Farmers reveal the devastating, decade-old impact of the supermarkets’ price war and argue generic milk should cost upwards of $2.56/litre.
Australian dairy farmers are sounding the alarm over the severe financial disparity between current milk retail prices and historical inflation rates, revealing a persistent market distortion created by the supermarkets’ long-standing price war. Retail data shows that today’s milk prices are sitting approximately $1.50 below natural inflation. This enduring imbalance is attributed to the reverberating effects of the decade-old “$1-a-litre” promotion, originally introduced as a controversial loss leader by Aldi, Coles, and Woolworths 15 years ago, which continues to artificially suppress price expectations.
Historical dairy economics data underscores the extent of this market failure. If milk prices dating back to the 1970s had merely followed the natural inflation rate over the last half-century, consumers today would be paying upwards of $3.50 per litre. Even accounting for efficiency gains from mechanization in the 1990s and 2000s, inflation data suggests that generic milk should be priced realistically between $2.56 and $2.95 a litre if the dollar-a-litre promotion had never been implemented.
Gippsland farmer Chris Griffin, who was president of the Australian Dairy Farmers group at the time of the 2011 launch, confirms that the controversial promotion still severely distorts customer expectations. While the “big three” supermarkets have marginally increased prices from the $1 base since 2019, Griffin asserts that a true sustainable price must be above $2 a litre to ensure a profit margin for every link in the supply chain—from the raw producer to the processor and the retailer. This domestic crisis contrasts sharply with international markets, as Australia stands as the only nation in the industrialised world paying less than $A2 a litre for milk.
Industry leaders are demanding a rapid change in retail strategy. eastAUSmilk president Joe Bradley stressed the urgent need for all three major supermarkets to raise prices above the $2 threshold and commit to passing those gains onto farmers. Bradley argued that the promotion “has really set back dairy farming in this country,” pointing out the economic absurdity: “Every other item on the supermarket shelves has risen with inflation but milk is expected to magically appear in the fridge at stupidly low prices.”

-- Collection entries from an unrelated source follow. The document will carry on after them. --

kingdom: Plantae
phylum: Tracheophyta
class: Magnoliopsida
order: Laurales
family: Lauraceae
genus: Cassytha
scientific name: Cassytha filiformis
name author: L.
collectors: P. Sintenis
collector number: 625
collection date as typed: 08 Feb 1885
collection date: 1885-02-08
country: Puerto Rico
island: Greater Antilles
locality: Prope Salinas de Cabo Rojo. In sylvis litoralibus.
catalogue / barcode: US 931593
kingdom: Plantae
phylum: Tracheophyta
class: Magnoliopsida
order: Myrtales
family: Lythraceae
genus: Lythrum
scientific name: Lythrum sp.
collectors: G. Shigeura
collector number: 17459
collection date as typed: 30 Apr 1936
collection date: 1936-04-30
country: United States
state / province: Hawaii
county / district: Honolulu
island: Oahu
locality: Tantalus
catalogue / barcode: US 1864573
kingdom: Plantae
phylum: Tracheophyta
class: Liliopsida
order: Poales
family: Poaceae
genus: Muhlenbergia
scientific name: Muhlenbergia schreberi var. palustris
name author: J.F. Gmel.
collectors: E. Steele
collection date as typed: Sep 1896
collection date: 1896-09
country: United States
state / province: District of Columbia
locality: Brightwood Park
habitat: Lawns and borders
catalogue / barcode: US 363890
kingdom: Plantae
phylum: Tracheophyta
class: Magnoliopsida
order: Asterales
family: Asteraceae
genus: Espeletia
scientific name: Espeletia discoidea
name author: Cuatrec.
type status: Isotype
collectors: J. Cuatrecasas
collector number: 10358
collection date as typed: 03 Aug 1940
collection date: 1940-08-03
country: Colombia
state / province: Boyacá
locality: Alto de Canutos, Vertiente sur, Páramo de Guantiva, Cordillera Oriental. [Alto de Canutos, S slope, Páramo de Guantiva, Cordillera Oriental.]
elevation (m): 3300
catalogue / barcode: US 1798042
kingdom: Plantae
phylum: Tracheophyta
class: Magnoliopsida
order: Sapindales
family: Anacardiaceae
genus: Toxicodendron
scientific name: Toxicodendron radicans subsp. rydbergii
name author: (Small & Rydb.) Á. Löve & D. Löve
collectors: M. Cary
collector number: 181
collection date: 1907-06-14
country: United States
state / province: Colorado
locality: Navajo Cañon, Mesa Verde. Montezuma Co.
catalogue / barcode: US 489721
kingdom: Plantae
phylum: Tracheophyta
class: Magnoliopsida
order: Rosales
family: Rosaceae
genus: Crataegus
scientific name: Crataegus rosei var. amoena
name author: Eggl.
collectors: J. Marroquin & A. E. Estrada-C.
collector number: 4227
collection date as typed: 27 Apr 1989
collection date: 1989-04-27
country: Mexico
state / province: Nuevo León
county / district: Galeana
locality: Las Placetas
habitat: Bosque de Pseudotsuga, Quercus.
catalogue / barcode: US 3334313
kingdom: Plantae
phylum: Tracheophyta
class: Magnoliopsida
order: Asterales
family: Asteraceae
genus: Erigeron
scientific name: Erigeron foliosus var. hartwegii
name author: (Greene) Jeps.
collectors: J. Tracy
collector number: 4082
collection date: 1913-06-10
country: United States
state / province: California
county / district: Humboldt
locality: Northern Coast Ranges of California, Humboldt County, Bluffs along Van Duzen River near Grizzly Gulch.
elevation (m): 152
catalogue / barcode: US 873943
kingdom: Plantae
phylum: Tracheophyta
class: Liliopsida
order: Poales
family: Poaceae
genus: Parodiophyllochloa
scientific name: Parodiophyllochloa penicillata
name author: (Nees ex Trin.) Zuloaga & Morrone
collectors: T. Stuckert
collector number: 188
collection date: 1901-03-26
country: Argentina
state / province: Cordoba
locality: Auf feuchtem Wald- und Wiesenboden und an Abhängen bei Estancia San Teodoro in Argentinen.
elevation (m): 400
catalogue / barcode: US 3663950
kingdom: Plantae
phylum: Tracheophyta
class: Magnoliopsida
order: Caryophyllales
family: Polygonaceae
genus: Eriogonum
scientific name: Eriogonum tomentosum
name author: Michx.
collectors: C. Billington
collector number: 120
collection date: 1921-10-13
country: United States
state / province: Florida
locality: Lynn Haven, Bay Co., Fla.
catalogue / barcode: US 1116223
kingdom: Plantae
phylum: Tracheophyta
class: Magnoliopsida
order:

In response, a Coles spokeswoman defended the retailer’s actions, highlighting their 2019 introduction of a direct sourcing model for their own-brand milk (later extended to cheese in 2021). Coles claims this model offers “competitive and guaranteed farmgate prices” to farmers through longer-term contracts (one, two, or three-year agreements) to provide greater income security and encourage investment in sustainability. An Aldi spokesperson also stated the company would “continue to work with our supply partners to review pricing across the dairy category as required.”